Conclusion: LAPTM5 served as an independent prognostic factor for KIRC patients. LAPTM5 might affect the OS of KIRC patients through the involvement of the immune-related pathway. Therefore, LAPTM5 served as a potential biomarker for OS of KIRC patients.

Keywords: lysosomal protein transmembrane 5, prognosis, regulatory pathway, kidney renal clear cell carcinoma

Introduction

Renal cell carcinoma (RCC) belongs to one of the most prevalent malignancies worldwide. According to statistics published in 2019, there were approximately 73,820 new cases and 14,770 deaths for RCC in the US.1 Kidney renal clear cell carcinoma (KIRC) is the most common subtype of RCC with a proportion of 75–80%, which accounts for the most RCC-related deaths.2 It is a type of renal cortical tumor featured with malignant epithelial cells with clear cytoplasm.3 Currently, surgery, targeted therapy, and immunotherapy are the preferential methods for the treatment of KIRC due to its resistance to conventional radiotherapy and chemotherapy.3,4 However, metastasis still occurred in 30% of patients who received surgery.5 In addition, adaptation to treatment, dynamic variation, and tumor heterogeneity may lead to the limit in the application of the targeted drugs for KIRC treatment.6,7 Therefore, there is a strong demand to develop novel biomarkers to improve the long-term survival of this disease.

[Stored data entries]
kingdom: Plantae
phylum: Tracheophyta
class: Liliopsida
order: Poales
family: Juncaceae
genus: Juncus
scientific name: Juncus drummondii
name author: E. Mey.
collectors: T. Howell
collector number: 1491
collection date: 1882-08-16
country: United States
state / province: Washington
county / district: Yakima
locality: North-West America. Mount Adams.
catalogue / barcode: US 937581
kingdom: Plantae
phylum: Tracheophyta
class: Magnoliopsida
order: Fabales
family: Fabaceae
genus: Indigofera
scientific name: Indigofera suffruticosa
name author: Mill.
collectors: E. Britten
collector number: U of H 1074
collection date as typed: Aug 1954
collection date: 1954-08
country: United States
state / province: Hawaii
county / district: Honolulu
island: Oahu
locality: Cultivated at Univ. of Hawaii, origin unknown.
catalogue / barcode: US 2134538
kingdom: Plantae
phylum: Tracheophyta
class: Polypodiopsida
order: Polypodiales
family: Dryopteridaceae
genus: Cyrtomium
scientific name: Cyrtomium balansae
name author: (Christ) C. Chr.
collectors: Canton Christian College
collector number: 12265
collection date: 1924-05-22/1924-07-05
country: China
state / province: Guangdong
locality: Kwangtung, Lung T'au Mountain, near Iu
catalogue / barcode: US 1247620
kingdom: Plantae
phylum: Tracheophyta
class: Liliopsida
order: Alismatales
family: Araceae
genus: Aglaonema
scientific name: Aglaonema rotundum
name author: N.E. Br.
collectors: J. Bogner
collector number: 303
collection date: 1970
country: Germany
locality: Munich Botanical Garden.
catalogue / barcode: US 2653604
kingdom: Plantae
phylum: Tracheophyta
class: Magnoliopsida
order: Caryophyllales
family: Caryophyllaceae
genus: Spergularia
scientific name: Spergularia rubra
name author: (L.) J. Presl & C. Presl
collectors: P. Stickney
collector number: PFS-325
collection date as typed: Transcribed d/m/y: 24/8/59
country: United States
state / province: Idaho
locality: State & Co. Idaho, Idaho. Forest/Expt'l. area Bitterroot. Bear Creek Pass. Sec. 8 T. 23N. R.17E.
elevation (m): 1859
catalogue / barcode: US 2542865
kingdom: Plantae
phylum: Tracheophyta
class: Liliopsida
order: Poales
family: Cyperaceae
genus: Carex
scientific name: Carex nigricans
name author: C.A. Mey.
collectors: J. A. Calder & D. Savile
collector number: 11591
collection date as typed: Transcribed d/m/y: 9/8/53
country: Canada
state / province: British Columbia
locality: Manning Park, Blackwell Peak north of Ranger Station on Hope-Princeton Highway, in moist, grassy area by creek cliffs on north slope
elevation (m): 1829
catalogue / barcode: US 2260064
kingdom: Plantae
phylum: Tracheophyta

TASKS TO PERFORM:
1. Summarize the text on LAPTM5 in kidney renal clear cell carcinoma in two sentences.
2. Carry on the text on LAPTM5 in kidney renal clear cell carcinoma from the point where it stops.

RESPONSE LIST:
1. LAPTM5 served as an independent prognostic factor for KIRC patients and might affect their overall survival through an immune-related pathway, making it a potential biomarker for their survival. KIRC, the most common subtype of renal cell carcinoma, is treated mainly with surgery, targeted therapy, and immunotherapy, but metastasis after surgery and limits on targeted drugs create a strong demand for novel biomarkers.

2.
As a 30-kDa multi-spanning transmembrane protein, lysosomal protein transmembrane 5 (LAPTM5) encodes a membrane protein that localizes to intracellular vesicles, regulating vesicle trafficking.8 E3 protein encoded by LAPTM5 might represent an essential role in hematopoiesis.9 Additionally, LAPTM5 is preferentially expressed in immune cells and hematopoietic cells, and it has a close interaction with Nedd4 family of ubiquitin ligases. LAPTM5 is an active regulator of the proinflammatory signaling pathways in macrophages.10,11 Previous studies reported high expression of LAPTM5 in malignant B lymphomas and participated in B cell malignancies, which was involved in negative regulation of B and T cell receptor on the cell surface via facilitating lysosome degradation.12,13 LAPTM5 deficiency has been shown to activate B cells or T cells due to an increase in level of their respective receptors.14 Moreover, knockdown of LAPTM4B, another vital subtype of the LAPTM family inhibited proliferation of prostate, breast and hepatocellular cancers.15–17 These results suggested that LAPTM family played an essential role in tumor occurrence and development. Of note, Sui et al have identified that LAPTM5 was one of the key genes in KIRC,18 but the underlying mechanism of LAPTM5 involved in KIRC remains clarified.

In this study, public databases and bioinformatics tools were used to evaluate the correlation between LAPTM5 mRNA expression and patient prognosis in KIRC. We proceeded to analyze the genetic alteration and methylation of LAPTM5. Enrichment analyses were conducted to reveal the potential pathways in which LAPTM5 may be involved. Finally, the correlation between LAPTM5 and tumor immune infiltration was studied.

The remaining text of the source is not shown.